Haskell vs OCaml

haskell

Published on December 6, 2019, last updated December 11, 2019

This is a comparison between the two languages by someone who has written code professionally in both. That said, I’m much more familiar with Haskell than with OCaml, so if you think there is a mistake in the text, let me know.

Background and users

Haskell is a niche, rarely used language. The situation is changing, but make no mistake, it is very far away from the mainstream languages such as Python, JavaScript, or Java. The users of Haskell are banks, payment systems, companies related to the crypto-currency business, big corporations, and others. It is usually used because there are engineers who like Haskell and who have enough influence to promote it for solving actual business problems. Sometimes there are CEOs who believe that Haskell will give them an edge (visionaries).

OCaml is a product of the French academic circles, although its use is expanding and it is now not limited to the academy. It is no coincidence that French research projects like Coq are written in OCaml. Many companies that focus on OCaml ecosystem and tooling are located in France. I know of at least OCamlPRO and Tarides. Who is the consumer of those tooling efforts? The crypto boom gave money to the crypto-currency Tezos which is being developed by several players including a French company called Nomadic Labs. Many people there come from the French academy. Another big player in the OCaml world is Jane Street which is a trading firm in the US. Facebook and Bloomberg also use OCaml, as well as a few other companies.

Libraries and ecosystem

If Haskell is a niche language, then OCaml is a super-niche language. The OCaml community is much smaller. Where Haskell is doing more-or-less fine with libraries, OCaml has significantly less to propose.

There are some nice libraries in OCaml, but in many areas the situation is not perfect.
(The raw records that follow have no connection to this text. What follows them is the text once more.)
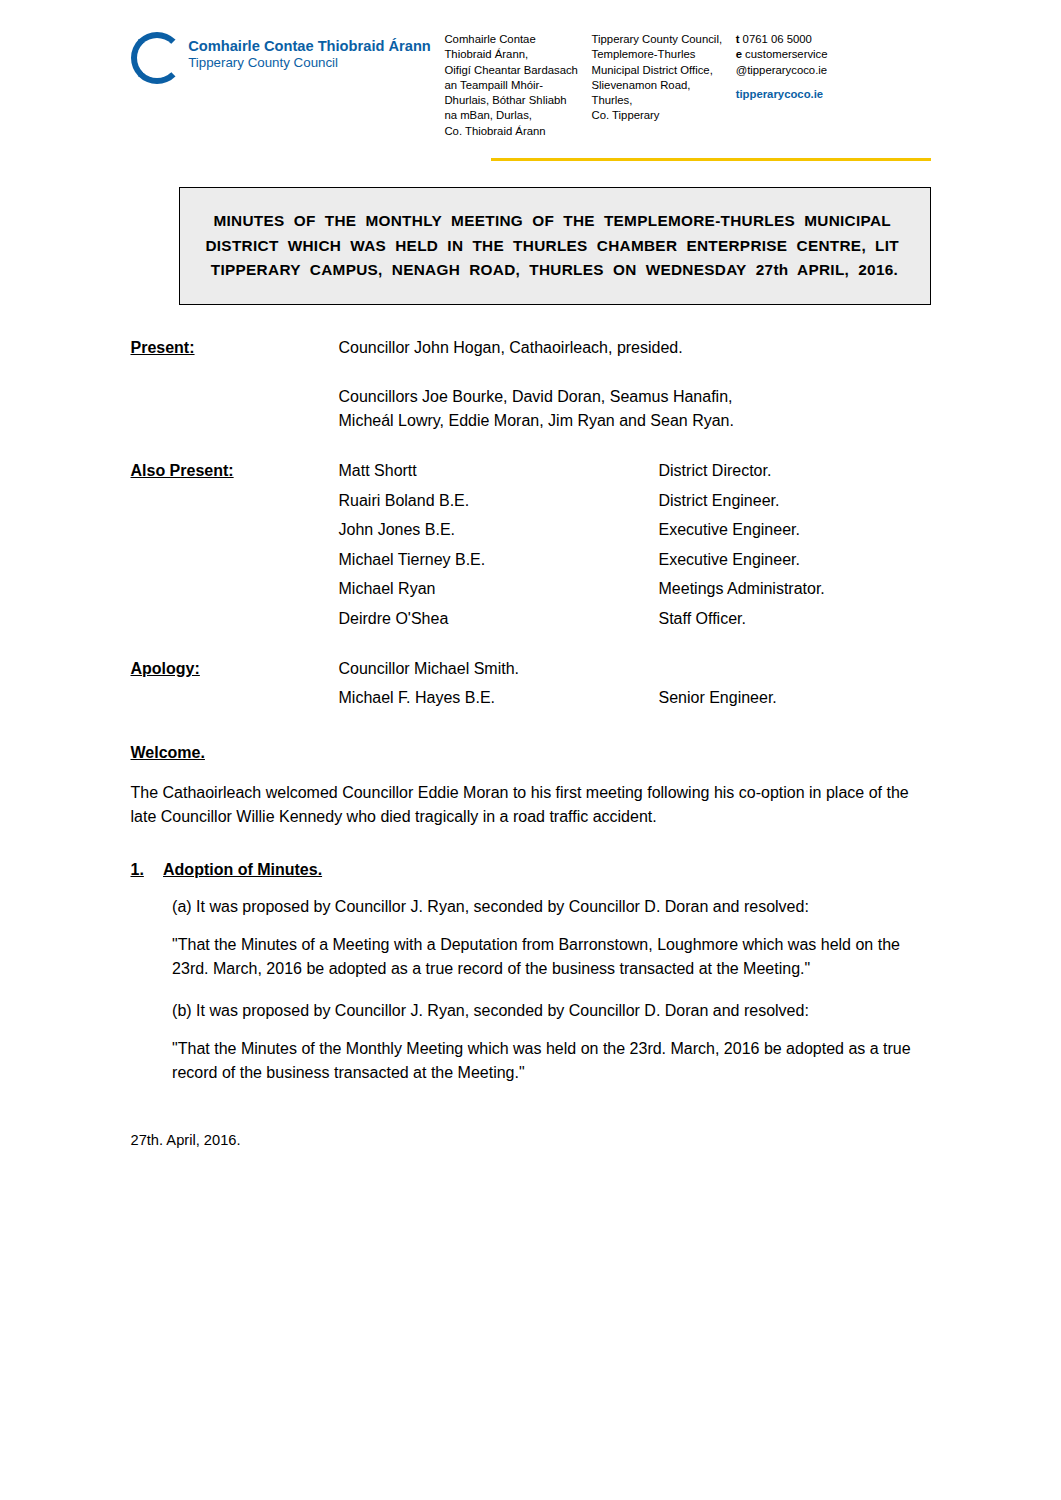Comhairle Contae Thiobraid Árann Tipperary County Council
Comhairle Contae
Thiobraid Árann,
Oifigí Cheantar Bardasach
an Teampaill Mhóir-
Dhurlais, Bóthar Shliabh
na mBan, Durlas,
Co. Thiobraid Árann
Tipperary County Council,
Templemore-Thurles
Municipal District Office,
Slievenamon Road,
Thurles,
Co. Tipperary
t 0761 06 5000
e customerservice
@tipperarycoco.ie
tipperarycoco.ie
MINUTES OF THE MONTHLY MEETING OF THE TEMPLEMORE-THURLES MUNICIPAL DISTRICT WHICH WAS HELD IN THE THURLES CHAMBER ENTERPRISE CENTRE, LIT TIPPERARY CAMPUS, NENAGH ROAD, THURLES ON WEDNESDAY 27th APRIL, 2016.
| Present: | Councillor John Hogan, Cathaoirleach, presided. |
| | Councillors Joe Bourke, David Doran, Seamus Hanafin, Micheál Lowry, Eddie Moran, Jim Ryan and Sean Ryan. |
| Also Present: | Matt Shortt | District Director. |
| | Ruairi Boland B.E. | District Engineer. |
| | John Jones B.E. | Executive Engineer. |
| | Michael Tierney B.E. | Executive Engineer. |
| | Michael Ryan | Meetings Administrator. |
| | Deirdre O'Shea | Staff Officer. |
| Apology: | Councillor Michael Smith. |
| | Michael F. Hayes B.E. | Senior Engineer. |
Welcome.
The Cathaoirleach welcomed Councillor Eddie Moran to his first meeting following his co-option in place of the late Councillor Willie Kennedy who died tragically in a road traffic accident.
1. Adoption of Minutes.
(a) It was proposed by Councillor J. Ryan, seconded by Councillor D. Doran and resolved:
"That the Minutes of a Meeting with a Deputation from Barronstown, Loughmore which was held on the 23rd. March, 2016 be adopted as a true record of the business transacted at the Meeting."
(b) It was proposed by Councillor J. Ryan, seconded by Councillor D. Doran and resolved:
"That the Minutes of the Monthly Meeting which was held on the 23rd. March, 2016 be adopted as a true record of the business transacted at the Meeting."
27th. April, 2016.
For example, you would expect a modern Unicode-aware string type in your language of choice. While Haskell has Text, OCaml mostly uses its built-in string type, which is simply an array of bytes. There is the uutf library, but it is essentially just byte-by-byte encoder/decoder. Regardless if its technical merits, the story about Unicode in OCaml is incomplete.

When discussing the issue with OCaml programmers, I was told to read how the library works, or to introduce implicit invariants (I’ll validate all my strings on the boundaries of my system), or to define Unicode-aware string type on per-project basis. It is important to understand that all of this is not good enough:

  • To use a Unicode-aware string type one should not need to read a wall of text, unless you need to hack on lower level or to work on the Unicode library itself.

  • To use a Unicode-aware string type one should not need to re-define it every time.

  • The fact that we have a valid Unicode text must be reflected on the type level and the same type must be used by most libraries in the ecosystem. If I have a value of this type, the string inside must be correct Unicode text. It is a basic way to leverage the type system.

  • There should be a vocabulary of operations for that Unicode type.

Another annoying fact is that for OCaml there is no place where to lookup library documentation online. You have to build it locally.

In general, I’d compare the library situation to that of Common Lisp—individual projects may be high quality, but the integration between libraries and coverage are lacking.

Tooling

Haskell’s tooling is far from perfect. Most people just use Emacs, Vim, or another popular text editor. There are a few ways to get on-the-fly error reporting as you edit your program. My preferred choice is ghcid, which is just a terminal application that I run in a different window. There are solutions which can make the errors appear in your editor, but ghcid is simple and works for any project with any setup as long as you can start a REPL, which means that I never have a problem with it. Granted, it is a bit hardcore for users who are used to normal IDEs. There are two package managers: Cabal and Stack. Both are usable. The older one, Cabal, improved a lot in the recent years. One can also build Haskell code with Nix or Bazel, and many people do.

For OCaml, you’ll also need to use a text editor instead of a specialized IDE. Emacs with Merlin is probably your best bet. I noticed that Merlin doesn’t always predict correct types for expressions, for example it frequently confuses bytes and string. Still it’s better than nothing. The package manager is opam and the most popular build system is dune. The combo works if you are a hacker and you know how to use it. Otherwise it can be rough. To get a package set which is known to be good and is under your control, you’d need to setup your own opam server. You do not need to do it with Haskell. Nix support for OCaml doesn’t look as mature as for Haskell, so I wouldn’t use it unless I’m working for a big enough company that could invest in Nix support for OCaml.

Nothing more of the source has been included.